[TEXT PASSAGE — start]

= Contextual integrity =

Theory of privacy

Contextual integrity is a theory of privacy developed by Helen Nissenbaum and presented in her book Privacy In Context: Technology, Policy, and the Integrity of Social Life.
It comprises four essential descriptive claims:

- Privacy has to do with appropriate flows of information.
- Appropriate information flows are those that conform with contextual information norms.
- Contextual informational norms involve five independent parameters: data subject, sender, recipient, information type, and transmission principle.
- Conceptions of privacy are based on ethical concerns that evolve over time.
The theory of contextual integrity seeks to define, clarify, and organize conceptions of privacy in a manner that is relevant even in evolving information environments. When applied, contextual integrity serves to illuminate a range of concerns to consider when designing systems, making decisions, or establishing policy that implicate flows of information and information privacy. It provides a framework for distinguishing between appropriate and inappropriate information flows, and thus for making ethical decisions and avoiding privacy violations as the development of new technologies enables novel flows of information.

[TEXT PASSAGE — finish]

EXERCISE DESCRIPTION: Reproduce the passage on contextual integrity word for word, from its title through its final sentence.

[DATA PROVIDED — start]

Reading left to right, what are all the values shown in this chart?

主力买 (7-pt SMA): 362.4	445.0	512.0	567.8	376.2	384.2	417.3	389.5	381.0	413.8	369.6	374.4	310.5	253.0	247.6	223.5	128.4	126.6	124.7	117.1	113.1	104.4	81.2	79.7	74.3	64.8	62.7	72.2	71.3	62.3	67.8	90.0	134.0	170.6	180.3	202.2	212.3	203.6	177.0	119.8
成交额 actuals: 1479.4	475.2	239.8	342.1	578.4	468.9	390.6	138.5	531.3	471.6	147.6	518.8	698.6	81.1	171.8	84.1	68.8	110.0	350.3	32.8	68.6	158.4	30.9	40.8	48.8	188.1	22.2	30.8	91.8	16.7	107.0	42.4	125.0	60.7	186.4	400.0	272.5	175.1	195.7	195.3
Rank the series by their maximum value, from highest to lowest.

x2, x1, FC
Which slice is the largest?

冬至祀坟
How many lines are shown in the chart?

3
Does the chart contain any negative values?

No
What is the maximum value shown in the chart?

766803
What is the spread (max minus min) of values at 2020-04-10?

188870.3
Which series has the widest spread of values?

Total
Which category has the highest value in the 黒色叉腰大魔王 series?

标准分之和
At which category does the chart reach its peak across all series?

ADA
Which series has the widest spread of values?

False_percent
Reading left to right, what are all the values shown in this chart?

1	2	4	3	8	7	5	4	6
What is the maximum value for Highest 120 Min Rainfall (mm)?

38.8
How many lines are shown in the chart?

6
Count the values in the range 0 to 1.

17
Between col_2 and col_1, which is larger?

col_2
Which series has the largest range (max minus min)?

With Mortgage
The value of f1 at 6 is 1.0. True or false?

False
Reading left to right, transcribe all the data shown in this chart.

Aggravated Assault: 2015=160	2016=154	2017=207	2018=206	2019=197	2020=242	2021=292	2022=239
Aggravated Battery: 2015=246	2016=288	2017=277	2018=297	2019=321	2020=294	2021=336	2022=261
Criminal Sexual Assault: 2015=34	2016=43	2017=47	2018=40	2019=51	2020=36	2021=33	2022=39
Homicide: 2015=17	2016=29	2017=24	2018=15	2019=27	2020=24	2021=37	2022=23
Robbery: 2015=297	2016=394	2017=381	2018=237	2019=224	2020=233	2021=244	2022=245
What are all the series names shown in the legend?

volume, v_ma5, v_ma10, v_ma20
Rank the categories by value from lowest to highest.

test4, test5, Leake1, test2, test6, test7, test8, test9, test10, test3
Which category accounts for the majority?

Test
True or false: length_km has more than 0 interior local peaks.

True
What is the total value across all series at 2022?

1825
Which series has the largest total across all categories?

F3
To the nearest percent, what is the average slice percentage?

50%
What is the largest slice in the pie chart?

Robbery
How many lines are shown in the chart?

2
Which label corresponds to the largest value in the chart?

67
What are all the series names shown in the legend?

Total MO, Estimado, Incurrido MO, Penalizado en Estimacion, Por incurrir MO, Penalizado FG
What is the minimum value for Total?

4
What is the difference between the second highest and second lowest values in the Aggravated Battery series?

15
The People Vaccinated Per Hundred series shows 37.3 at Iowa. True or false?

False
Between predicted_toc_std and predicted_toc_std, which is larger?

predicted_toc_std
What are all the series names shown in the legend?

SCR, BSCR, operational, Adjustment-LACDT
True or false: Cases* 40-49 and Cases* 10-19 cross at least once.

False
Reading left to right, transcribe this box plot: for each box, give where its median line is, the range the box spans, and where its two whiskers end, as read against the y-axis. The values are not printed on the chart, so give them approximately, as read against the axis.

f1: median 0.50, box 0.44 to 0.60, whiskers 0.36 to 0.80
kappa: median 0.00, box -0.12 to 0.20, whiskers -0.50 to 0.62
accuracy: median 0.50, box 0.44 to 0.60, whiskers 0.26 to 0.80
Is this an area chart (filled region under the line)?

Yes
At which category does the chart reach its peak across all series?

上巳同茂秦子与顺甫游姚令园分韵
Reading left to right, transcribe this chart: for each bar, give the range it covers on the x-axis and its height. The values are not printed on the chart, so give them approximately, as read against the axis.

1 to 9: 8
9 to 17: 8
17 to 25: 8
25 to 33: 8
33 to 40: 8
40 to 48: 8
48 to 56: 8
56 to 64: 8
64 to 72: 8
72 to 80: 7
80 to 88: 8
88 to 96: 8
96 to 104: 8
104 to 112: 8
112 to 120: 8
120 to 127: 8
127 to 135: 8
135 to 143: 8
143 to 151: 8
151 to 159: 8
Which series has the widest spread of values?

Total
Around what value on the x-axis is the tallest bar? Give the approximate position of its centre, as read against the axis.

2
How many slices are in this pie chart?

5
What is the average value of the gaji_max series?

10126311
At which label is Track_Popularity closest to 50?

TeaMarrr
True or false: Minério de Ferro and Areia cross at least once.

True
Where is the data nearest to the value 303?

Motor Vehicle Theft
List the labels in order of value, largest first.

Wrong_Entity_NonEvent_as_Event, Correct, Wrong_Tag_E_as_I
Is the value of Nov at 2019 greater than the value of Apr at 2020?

[DATA PROVIDED — finish]

RESULT OF THE TASK:
= Contextual integrity =

Theory of privacy

Contextual integrity is a theory of privacy developed by Helen Nissenbaum and presented in her book Privacy In Context: Technology, Policy, and the Integrity of Social Life.
It comprises four essential descriptive claims:

- Privacy has to do with appropriate flows of information.
- Appropriate information flows are those that conform with contextual information norms.
- Contextual informational norms involve five independent parameters: data subject, sender, recipient, information type, and transmission principle.
- Conceptions of privacy are based on ethical concerns that evolve over time.
The theory of contextual integrity seeks to define, clarify, and organize conceptions of privacy in a manner that is relevant even in evolving information environments. When applied, contextual integrity serves to illuminate a range of concerns to consider when designing systems, making decisions, or establishing policy that implicate flows of information and information privacy. It provides a framework for distinguishing between appropriate and inappropriate information flows, and thus for making ethical decisions and avoiding privacy violations as the development of new technologies enables novel flows of information.